What this task involves: The word "ディレクトリ" occurs in some of the lines below; copy each of those lines.

Items listed in a dataset:
● ● ● ● ●

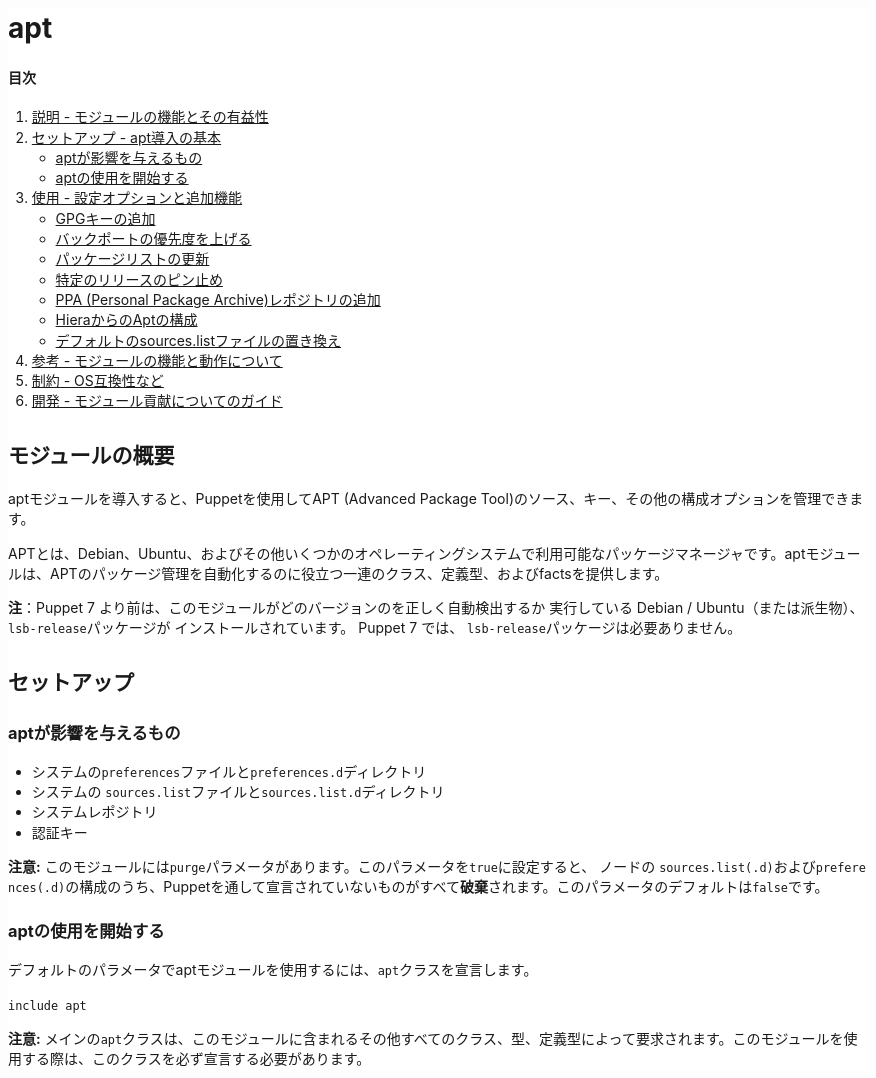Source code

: # apt

#### 目次

1. [説明 - モジュールの機能とその有益性](#module-description)
1. [セットアップ - apt導入の基本](#setup)
    * [aptが影響を与えるもの](#what-apt-affects)
    * [aptの使用を開始する](#beginning-with-apt)
1. [使用 - 設定オプションと追加機能](#usage)
    * [GPGキーの追加](#add-gpg-keys)
    * [バックポートの優先度を上げる](#prioritize-backports)
    * [パッケージリストの更新](#update-the-list-of-packages)
    * [特定のリリースのピン止め](#pin-a-specific-release) 
    * [PPA (Personal Package Archive)レポジトリの追加](#add-a-personal-package-archive-repository)
    * [HieraからのAptの構成](#configure-apt-from-hiera)
    * [デフォルトのsources.listファイルの置き換え](#replace-the-default-sourceslist-file)
1. [参考 - モジュールの機能と動作について](#reference)
1. [制約 - OS互換性など](#limitations)
1. [開発 - モジュール貢献についてのガイド](#development)

## モジュールの概要

aptモジュールを導入すると、Puppetを使用してAPT (Advanced Package Tool)のソース、キー、その他の構成オプションを管理できます。

APTとは、Debian、Ubuntu、およびその他いくつかのオペレーティングシステムで利用可能なパッケージマネージャです。aptモジュールは、APTのパッケージ管理を自動化するのに役立つ一連のクラス、定義型、およびfactsを提供します。

**注**：Puppet 7 より前は、このモジュールがどのバージョンのを正しく自動検出するか
実行している Debian / Ubuntu（または派生物）、 `lsb-release`パッケージが
インストールされています。 Puppet 7 では、 `lsb-release`パッケージは必要ありません。

## セットアップ

### aptが影響を与えるもの

* システムの`preferences`ファイルと`preferences.d`ディレクトリ
* システムの `sources.list`ファイルと`sources.list.d`ディレクトリ
* システムレポジトリ
* 認証キー

**注意:** このモジュールには`purge`パラメータがあります。このパラメータを`true`に設定すると、 ノードの `sources.list(.d)`および`preferences(.d)`の構成のうち、Puppetを通して宣言されていないものがすべて**破棄**されます。このパラメータのデフォルトは`false`です。

### aptの使用を開始する

デフォルトのパラメータでaptモジュールを使用するには、`apt`クラスを宣言します。

```puppet
include apt
```

**注意:** メインの`apt`クラスは、このモジュールに含まれるその他すべてのクラス、型、定義型によって要求されます。このモジュールを使用する際は、このクラスを必ず宣言する必要があります。
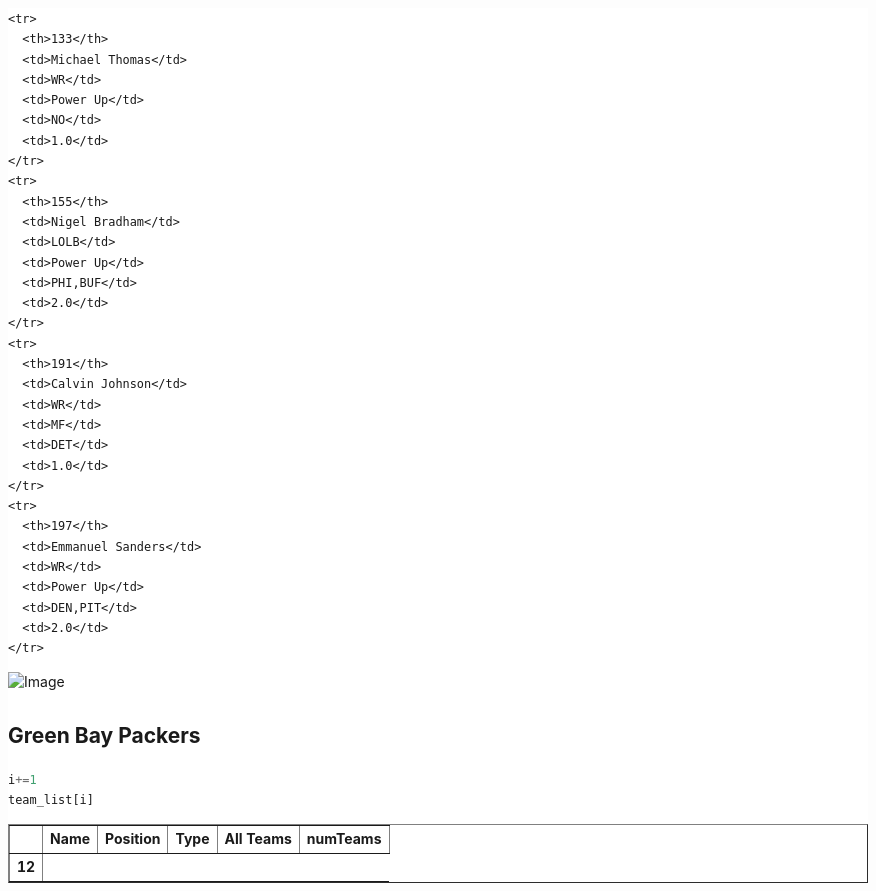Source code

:     <tr>
      <th>133</th>
      <td>Michael Thomas</td>
      <td>WR</td>
      <td>Power Up</td>
      <td>NO</td>
      <td>1.0</td>
    </tr>
    <tr>
      <th>155</th>
      <td>Nigel Bradham</td>
      <td>LOLB</td>
      <td>Power Up</td>
      <td>PHI,BUF</td>
      <td>2.0</td>
    </tr>
    <tr>
      <th>191</th>
      <td>Calvin Johnson</td>
      <td>WR</td>
      <td>MF</td>
      <td>DET</td>
      <td>1.0</td>
    </tr>
    <tr>
      <th>197</th>
      <td>Emmanuel Sanders</td>
      <td>WR</td>
      <td>Power Up</td>
      <td>DEN,PIT</td>
      <td>2.0</td>
    </tr>
  </tbody>
</table>
</div>



![Image](http://content.sportslogos.net/logos/7/171/thumbs/dcy03myfhffbki5d7il3.gif)

## Green Bay Packers


```python
i+=1
team_list[i]
```




<div>

<table border="1" class="dataframe">
  <thead>
    <tr style="text-align: right;">
      <th></th>
      <th>Name</th>
      <th>Position</th>
      <th>Type</th>
      <th>All Teams</th>
      <th>numTeams</th>
    </tr>
  </thead>
  <tbody>
    <tr>
      <th>12</th>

● ● ● ● ●

Solution for this task:
* システムの`preferences`ファイルと`preferences.d`ディレクトリ
* システムの `sources.list`ファイルと`sources.list.d`ディレクトリ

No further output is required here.